Heading into Monday’s matchup against the Philadelphia 76ers (7 p.m. ET, NBA TV), Wembanyama is coming off two historic performances. On Thursday, Wembanyama’s 42-point performance against the Atlanta Hawks made him the first NBA player to connect on seven 3-pointers while totaling 6 rebounds, 5 assists and 4 blocks in the same game. And his 30-point, 10-block showing on Saturday against the Blazers put him in rare air again.

San Antonio trailed by three points during its 133-126 overtime victory against Atlanta when Wembanyama re-entered the game. He started the sequence with an 8-foot pull-up jumper, followed by a step-back 3 and a floater off the glass.

On San Antonio’s next possession, Wembanyama posted near the free-throw line with Hawks center Clint Capela defending. As the shot clock ticked down, Wembanyama took a jab step outside, then drove back inside, before ducking under Capela’s outstretched arms to float the ball high off the glass underhanded, just as Spurs forward Julian Champagnie cut to the basket. Wembanyama caught his self alley-oop off the backboard with 1 second left on the shot clock for a two-handed jam to tie the score at 101 as the 17,852 fans in the Frost Bank Center erupted.

He then closed the sequence by throwing a seemingly impossible lob from beyond the 3-point line to Jeremy Sochan, who completed the play with Bogdan Bogdanovic and Dyson Daniels defending within arm’s length.

The 11-point run gave the Spurs a 103-101 advantage, with Wembanyama accounting for nine of those points and providing the assist on the bucket by Sochan. In the overtime period, Wembanyama then scored eight of the Spurs’ 13 points, shooting 3-of-4 from the floor and 2-of-2 from 3-point range.

“Vic, I know I have to be careful of not taking [him] for granted,” point guard Chris Paul said. “I gave up a layup tonight and I was just like, ‘Vic, where you at?’ He just covers up so many mistakes. I don’t know how many blocks he had tonight. He’s just … he’s different.”

That’s just fine for a Spurs organization that shares Wembanyama’s vision for what he could become. Coaches and teams have told Wembanyama for as long as he can remember what to do, what not to do, what he is, what he isn’t.

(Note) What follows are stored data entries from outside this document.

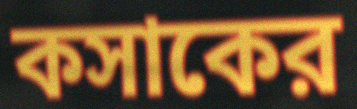
কসাকের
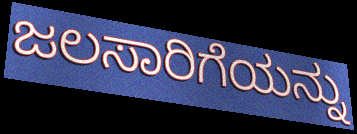
ಜಲಸಾರಿಗೆಯನ್ನು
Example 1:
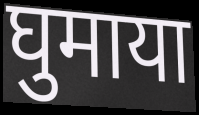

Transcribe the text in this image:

घुमाया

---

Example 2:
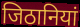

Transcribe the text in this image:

जिठानियां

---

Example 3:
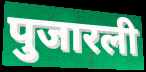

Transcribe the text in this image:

पुजारली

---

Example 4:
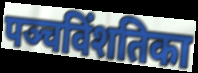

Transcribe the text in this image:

पञ्चविंशतिका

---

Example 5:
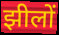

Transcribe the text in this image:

झीलों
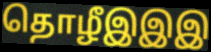
தொழீஇஇஇ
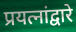
प्रयत्नांद्वारे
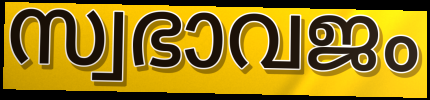
സ്വഭാവജം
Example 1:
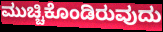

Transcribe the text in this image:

ಮುಚ್ಚಿಕೊಂಡಿರುವುದು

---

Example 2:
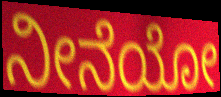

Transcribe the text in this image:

ನೀನೆಯೋ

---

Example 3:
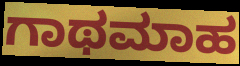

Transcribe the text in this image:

ಗಾಥಮಾಹ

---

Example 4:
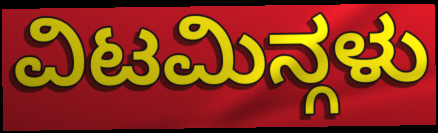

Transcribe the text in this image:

ವಿಟಮಿನ್ಗಳು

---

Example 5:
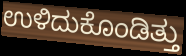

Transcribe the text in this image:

ಉಳಿದುಕೊಂಡಿತ್ತು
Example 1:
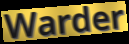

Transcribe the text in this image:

Warder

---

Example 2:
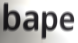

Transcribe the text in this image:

bape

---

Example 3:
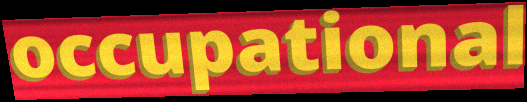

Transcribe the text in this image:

occupational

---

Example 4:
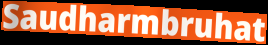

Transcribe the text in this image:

Saudharmbruhat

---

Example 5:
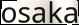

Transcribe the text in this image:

osaka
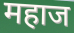
महाज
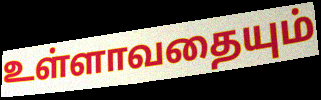
உள்ளாவதையும்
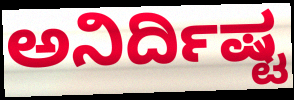
ಅನಿರ್ದಿಷ್ಟ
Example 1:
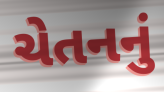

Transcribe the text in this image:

ચેતનનું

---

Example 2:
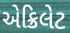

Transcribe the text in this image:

એક્રિલેટ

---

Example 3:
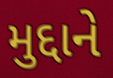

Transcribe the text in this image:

મુદ્દાને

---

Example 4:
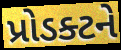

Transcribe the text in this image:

પ્રોડક્ટને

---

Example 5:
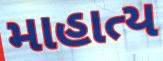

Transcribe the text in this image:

માહાત્ય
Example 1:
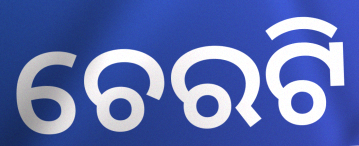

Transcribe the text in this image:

ଚେରଟି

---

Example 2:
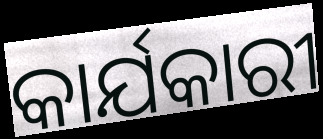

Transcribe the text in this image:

କାର୍ଯକାରୀ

“That everyday fight you talk about is something I’ve been through, of course, growing up a lot,” Wembanyama said. “But now, I’m experiencing levels of freedom that I’ve never really had the chance before to have. And for me, it’s also the clearest path into how to get better and how to get to the top level.

“So, it makes sense that we see creativity on the court because I think it’s the best way for me to help my team. They’re not putting me in a box, and I’m not going to, either.”